Two
works by James Yannatos frame this recording of Piston's Third
Symphony. Yannatos is a resident of NYC who studied at the High
School of Music and Art and Manhattan School of Music. His more
advanced studies were with Hindemith, Milhaud and Boulanger. He
studied conducting with Bernstein and Steinberg. He has been director
of this orchestra since 1964. His Concerto for String Quartet
is in three movements played without break. He is another
modern apostle of the lyrical in music with the language broadly
taking in a decidedly Tippett-like ecstasy (Triple Concerto and
Corelli Fantasia), Schnittke's complexity, Bachian fantasy
and the sort of poetry at the heart of the less athletic moments
in Elgar's Introduction and Allegro. Much to enjoy here
- a lovely touch as the chaffing violin solo is picked up by the
tinking bell in the work's farewell. Yannatos's Third Symphony
is in four movements, again played without pause, but
here tracked individually as with the Quartet Concerto. Once again
the work seethes with that piercing and swooning nostalgia we
know from Tippett but with the brakes off as it were. The echoes
are quite striking without being at all plagiaristic or off-putting.
There is a real sincerity radiating from this very fine music.
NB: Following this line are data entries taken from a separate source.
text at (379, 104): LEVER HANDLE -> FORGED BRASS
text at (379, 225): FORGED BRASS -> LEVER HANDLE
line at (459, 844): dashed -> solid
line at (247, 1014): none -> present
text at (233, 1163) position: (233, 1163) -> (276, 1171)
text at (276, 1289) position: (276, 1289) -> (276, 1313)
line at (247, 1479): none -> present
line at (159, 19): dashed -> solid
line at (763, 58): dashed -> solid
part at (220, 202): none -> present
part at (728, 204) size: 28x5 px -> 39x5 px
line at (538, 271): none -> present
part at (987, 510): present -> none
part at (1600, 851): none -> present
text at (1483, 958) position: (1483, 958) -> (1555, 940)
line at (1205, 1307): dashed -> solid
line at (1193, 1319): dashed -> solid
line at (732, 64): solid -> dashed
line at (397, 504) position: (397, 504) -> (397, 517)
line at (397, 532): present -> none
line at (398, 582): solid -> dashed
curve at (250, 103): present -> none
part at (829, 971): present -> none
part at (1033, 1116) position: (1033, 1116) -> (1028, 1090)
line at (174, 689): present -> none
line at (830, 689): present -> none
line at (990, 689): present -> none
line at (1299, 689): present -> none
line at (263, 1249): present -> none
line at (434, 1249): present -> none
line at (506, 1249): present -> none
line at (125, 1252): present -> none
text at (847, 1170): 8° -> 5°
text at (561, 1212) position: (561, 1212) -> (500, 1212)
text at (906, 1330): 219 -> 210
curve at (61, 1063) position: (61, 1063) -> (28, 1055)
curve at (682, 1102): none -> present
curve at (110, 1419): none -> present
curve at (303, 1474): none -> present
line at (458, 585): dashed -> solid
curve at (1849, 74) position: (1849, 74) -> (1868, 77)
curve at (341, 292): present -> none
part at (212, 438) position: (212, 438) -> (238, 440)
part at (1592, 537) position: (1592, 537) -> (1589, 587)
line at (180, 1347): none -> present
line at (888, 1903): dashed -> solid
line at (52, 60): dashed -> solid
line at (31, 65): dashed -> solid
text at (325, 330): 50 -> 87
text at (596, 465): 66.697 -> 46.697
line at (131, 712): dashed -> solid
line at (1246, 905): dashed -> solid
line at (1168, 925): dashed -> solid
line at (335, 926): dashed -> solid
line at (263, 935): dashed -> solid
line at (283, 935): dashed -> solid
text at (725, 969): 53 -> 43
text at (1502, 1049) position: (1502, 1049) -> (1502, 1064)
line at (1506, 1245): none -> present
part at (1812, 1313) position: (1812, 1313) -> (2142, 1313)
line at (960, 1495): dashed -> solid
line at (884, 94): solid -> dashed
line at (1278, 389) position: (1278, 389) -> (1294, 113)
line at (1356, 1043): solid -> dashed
On the evidence of these two works Yannatos's first love is for
the strings of the orchestra for which he writes with a poignant
eloquence.
The
Piston Symphony followed the incomparable Second after
a pause of eight years. During that time the composer had found
a more severe persona although the tendrils of his singing voice
are still partially evident. There are four movements (slow -
fast - slow - fast) and the slow movemetns are about twice as
long as the fast ones: roughly 10 mins-5-10-5. The opening andantino
and the third movement adagio do not relax much at all.
They are rather grey and unrelieved ... perhaps a little like
a rather stolid Rubbra adagio. The first allegro
is jerky as is the second one which remains academically patterned
and earth-bound despite some humour. They lack the jazzy delight
of the finale of the Second Symphony. The symphony was written
in memory of Natalie Koussevitsky. It represents a dip in the
Piston symphonic outline.
These
are very fine recordings taken from live concert performances
without any obvious fluffs or intrusive audience participation.